YOUR GOAL: Reproduce each of the records below verbatim, omitting the pictures from your answer.
-----
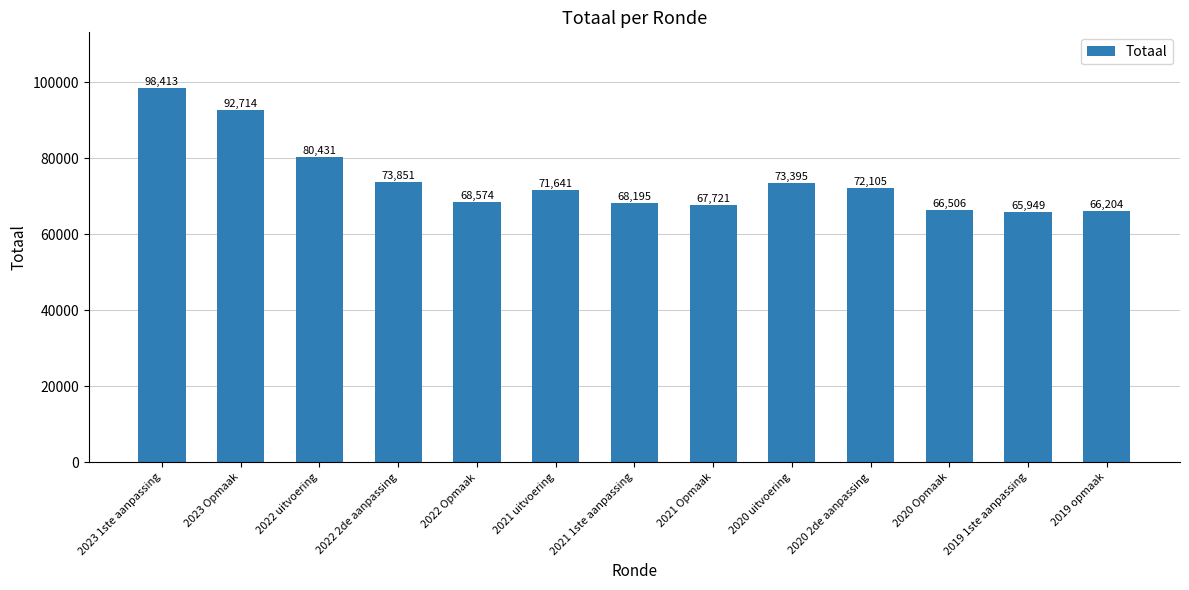

What is the smallest value displayed?

65949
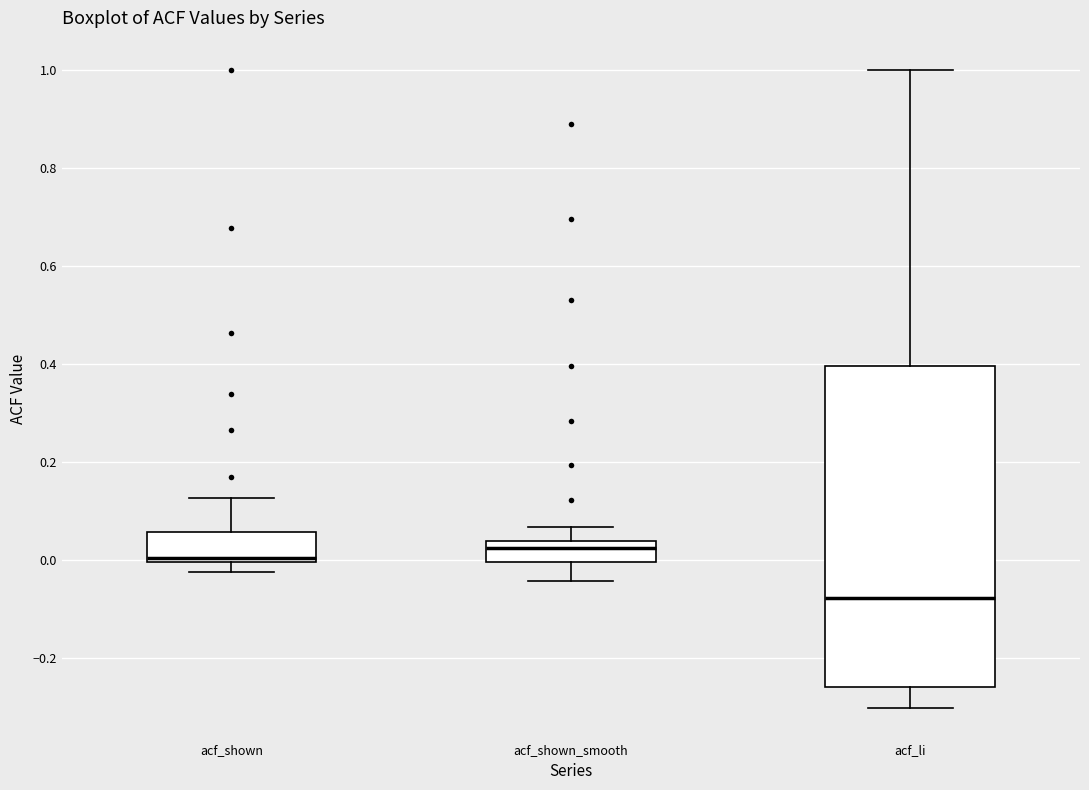

Comparing the boxes themselves (not the whiskers), which one is the tallest?

acf_li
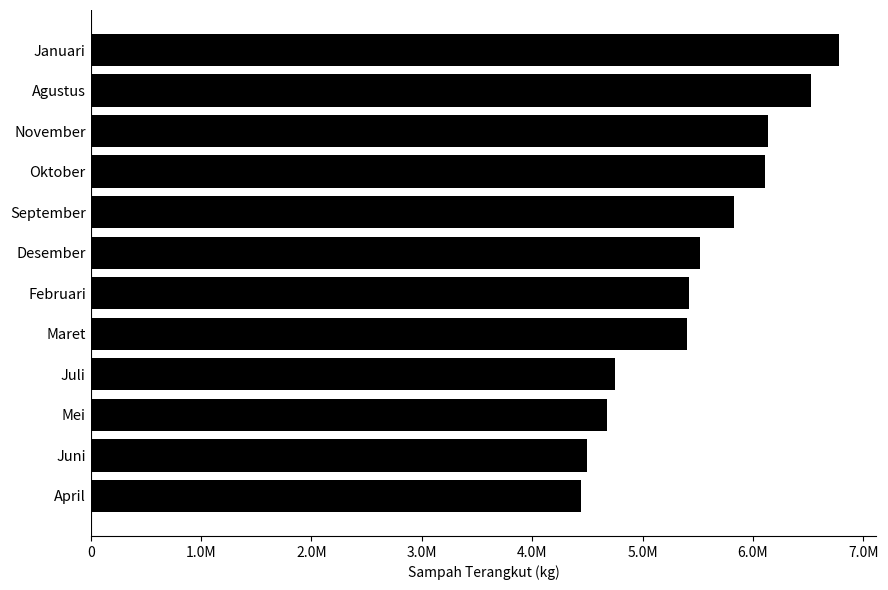

What is the sum of all values?

66090250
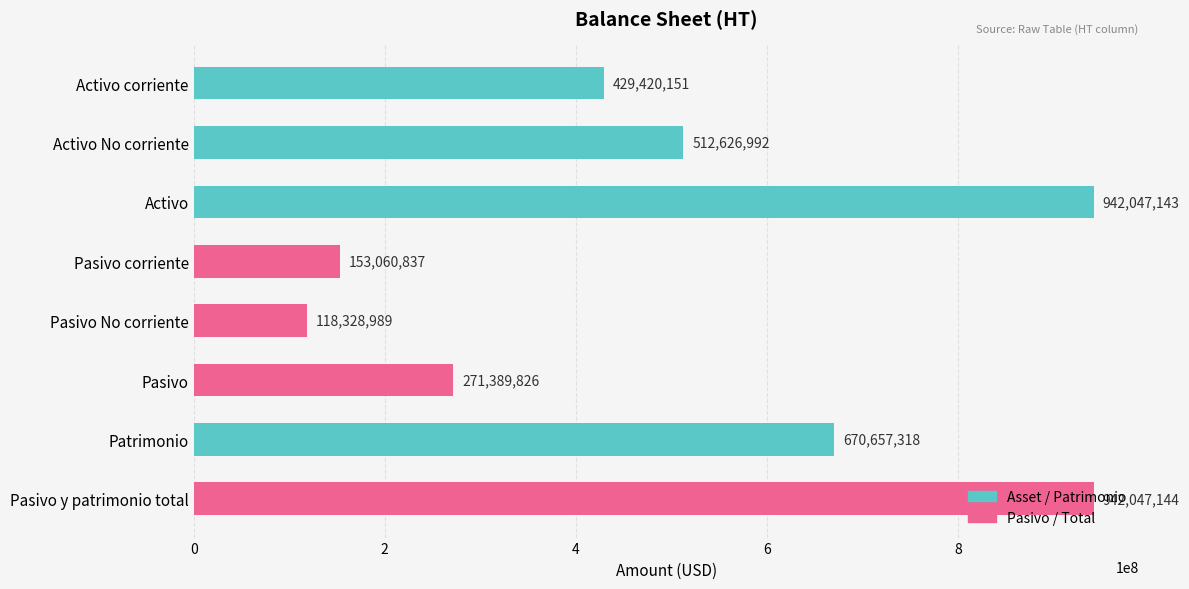

What is the ratio of the value at Activo to the value at Pasivo y patrimonio total?

1.0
-----
RESULT OF THIS EXERCISE:
What is the smallest value displayed?

65949

Comparing the boxes themselves (not the whiskers), which one is the tallest?

acf_li

What is the sum of all values?

66090250

What is the ratio of the value at Activo to the value at Pasivo y patrimonio total?

1.0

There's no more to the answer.